I also want BitWarden to succeed, but does it want itself to succeed?
Yeah, the extension data loss issue is especially bad, I save often to avoid it (it's also a bit weird to create a profile for a new site instead of saving entered data)
For anyone that's interested in self-hosting Bitwarden on your server, I would highly recommend checking out the Rust implementation, Vaultwarden. It takes less resources to run, doesn't paywall certain features (I.E MFA logins), and (in my experience) has been a lot easier to work with compared to the official client.
I tried teaching my father to use Bitwarden for the sole reason that it seemed to be translated into my native tongue. In his use, Bitwarden turned out to be completely unreliable. As techies, we stop noticing the little glitches, the times when Bitwarden is unable to auto-complete, or to detect a login that needs to be saved. Or the times Bitwarden logs you out of the account, or fails to use your biometrics in the browser because the app is no longer running in the background. Or the management UX of the app that's terrible. For us, these are little annoyances, but for my father it was the difference between usable and unusable.

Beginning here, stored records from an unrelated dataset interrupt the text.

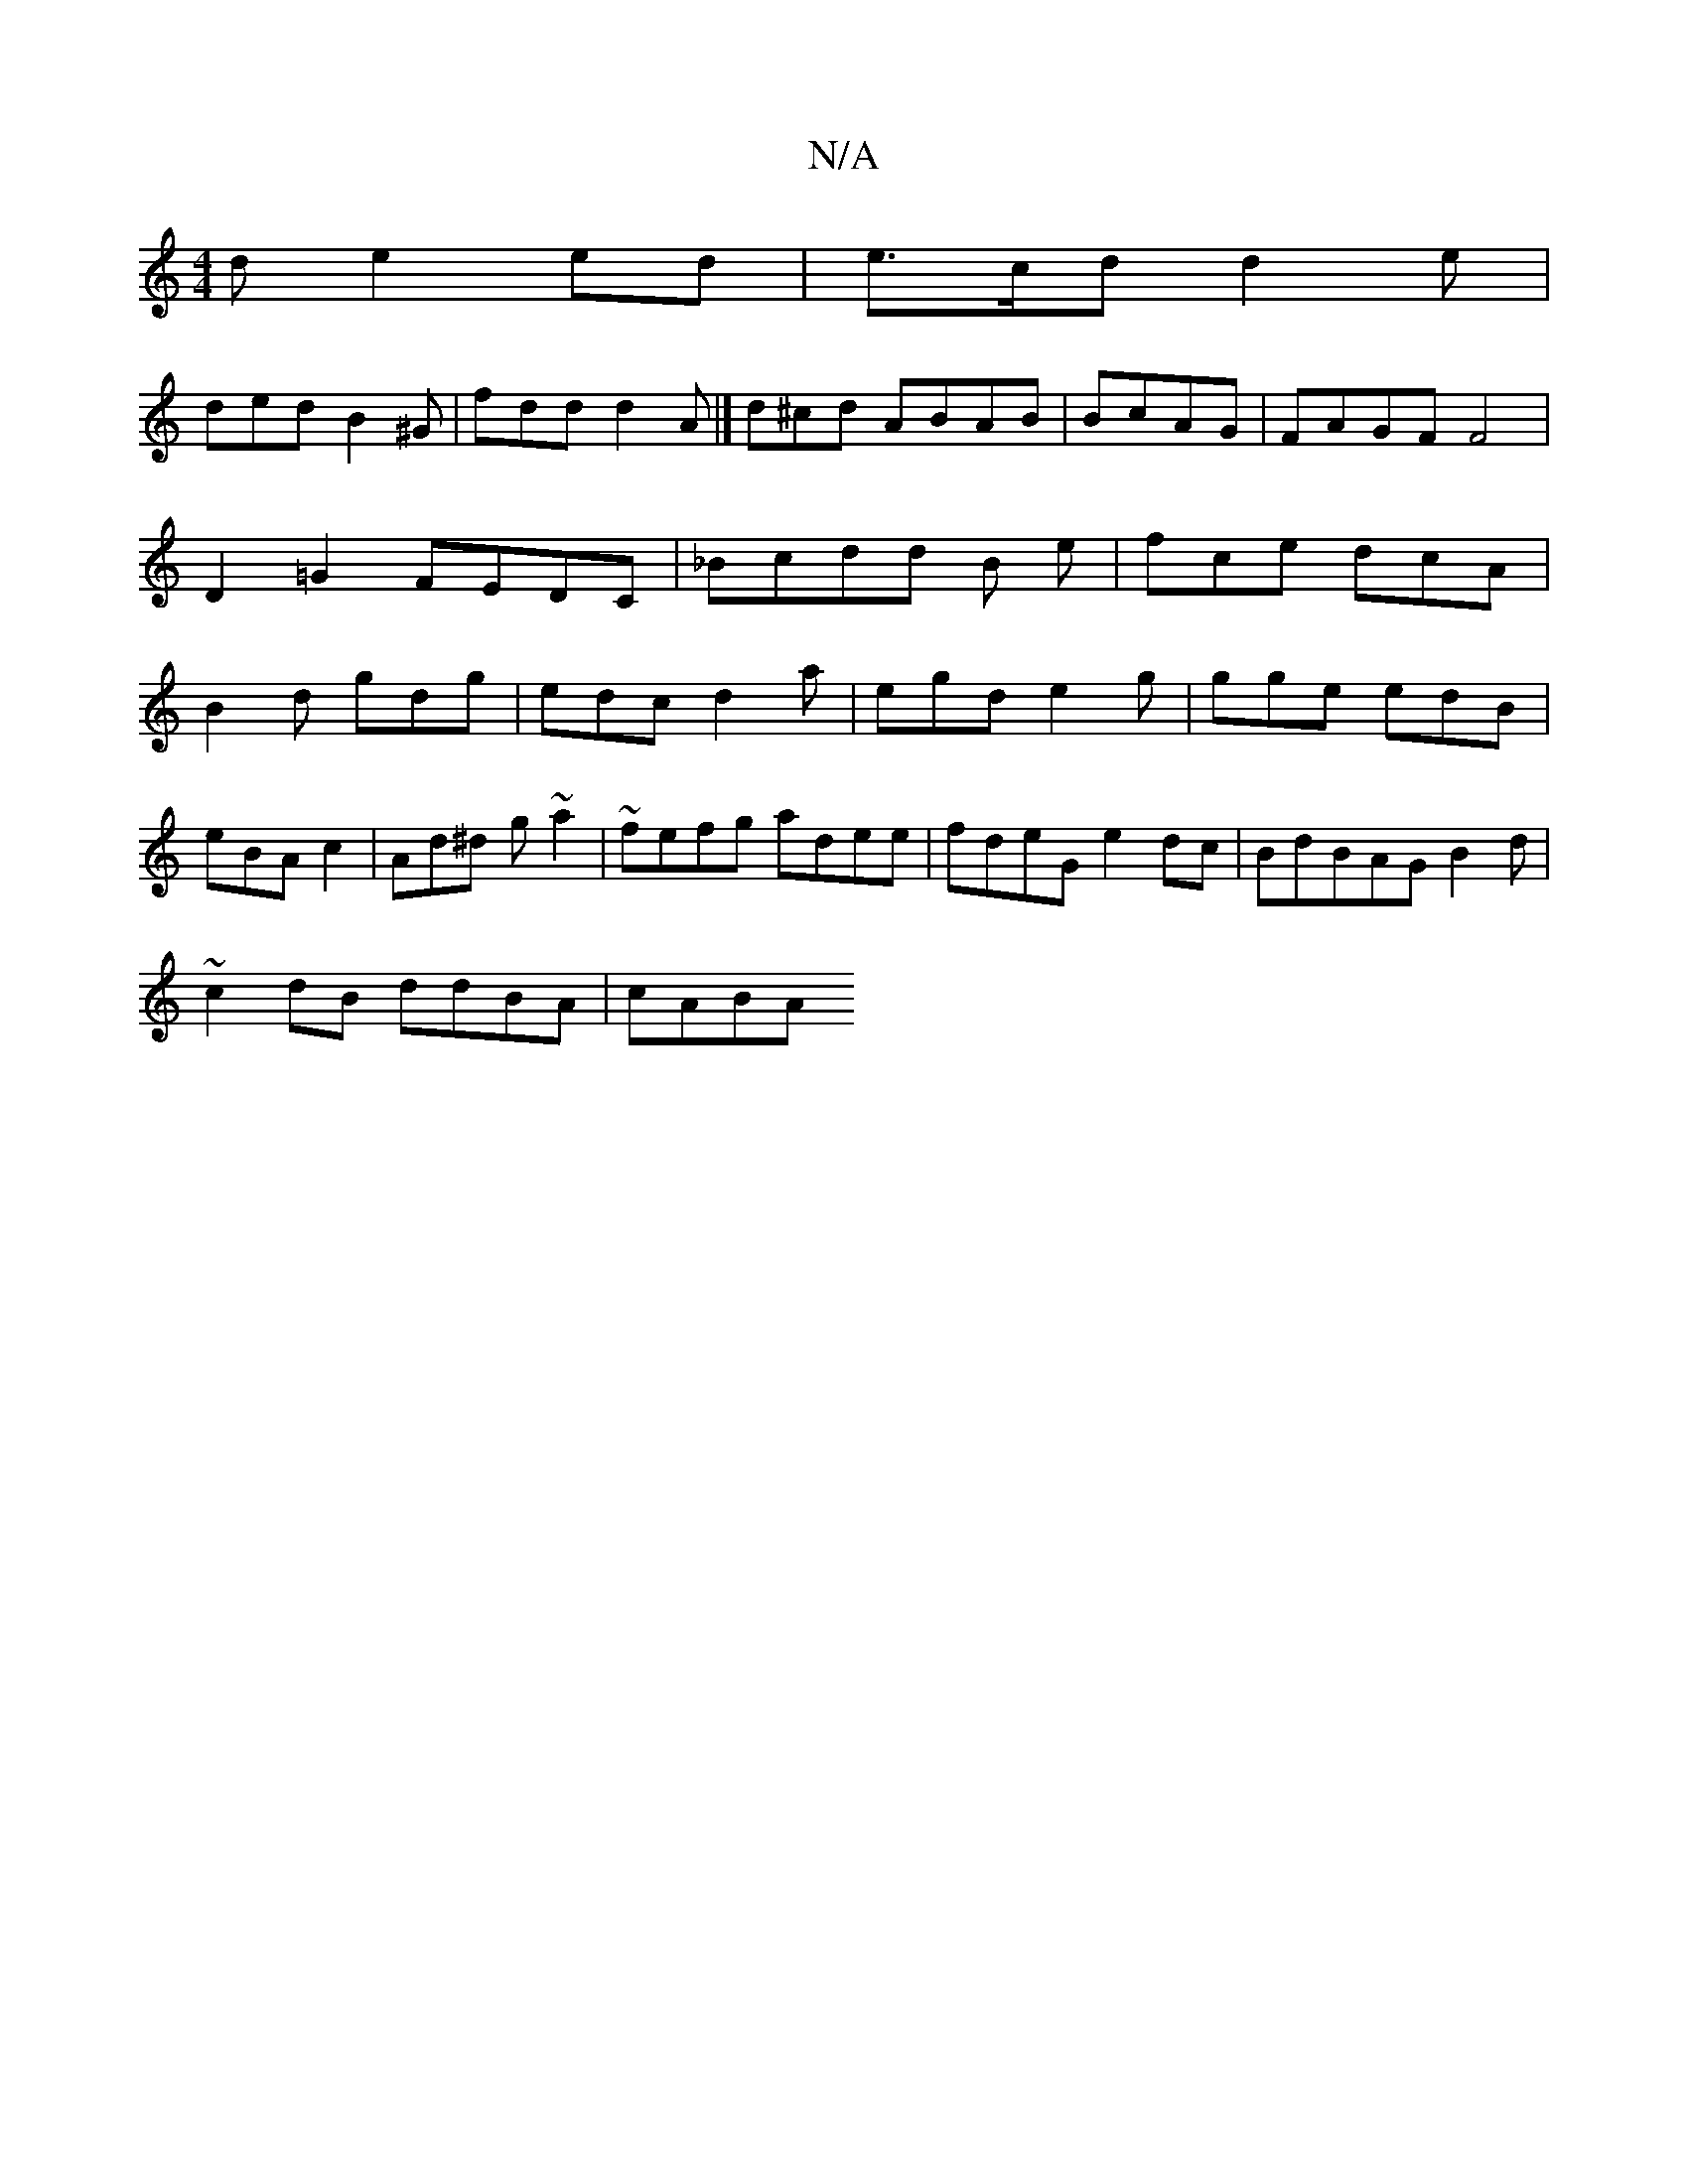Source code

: X:1
T:N/A
M:4/4
R:N/A
K:Cmajor
d e2 ed|e>cd d2e|
ded B2^G|fdd d2A |]d^cd ABAB|BcAG|FAGF F4 | D2 =G2 FEDC|_Bcdd B1 e|fce dcA|B2d gdg | edc d2a | egd e2g|gge edB |
eBA c2- | Ad^d g~a2|~fefg adee|fdeG e2dc|BdBAG B2d|
~c2 dB ddBA|cABA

The individual plan is very cheap, but the family plan is costly. And you can self-host, sure, but it's expensive to self-host.
When talking of self-hosting, people actually mean the alternative built from scratch in Rust (vaultwarden). Well, that project was never audited to my knowledge. Open source or not, it may have security vulnerabilities that could be exploited remotely, and I don't understand how people can trust it.
Bitwarden also took VC investments. Which is fine, I guess they need to grow, but I'm longing for projects that are owned by sustainable businesses that don't need to grow. Why does everything need freaking VC investments? The problem being that startups that took such investments are not trustworthy to be around in another year from now, sorry. Although this is true of 1Password as well.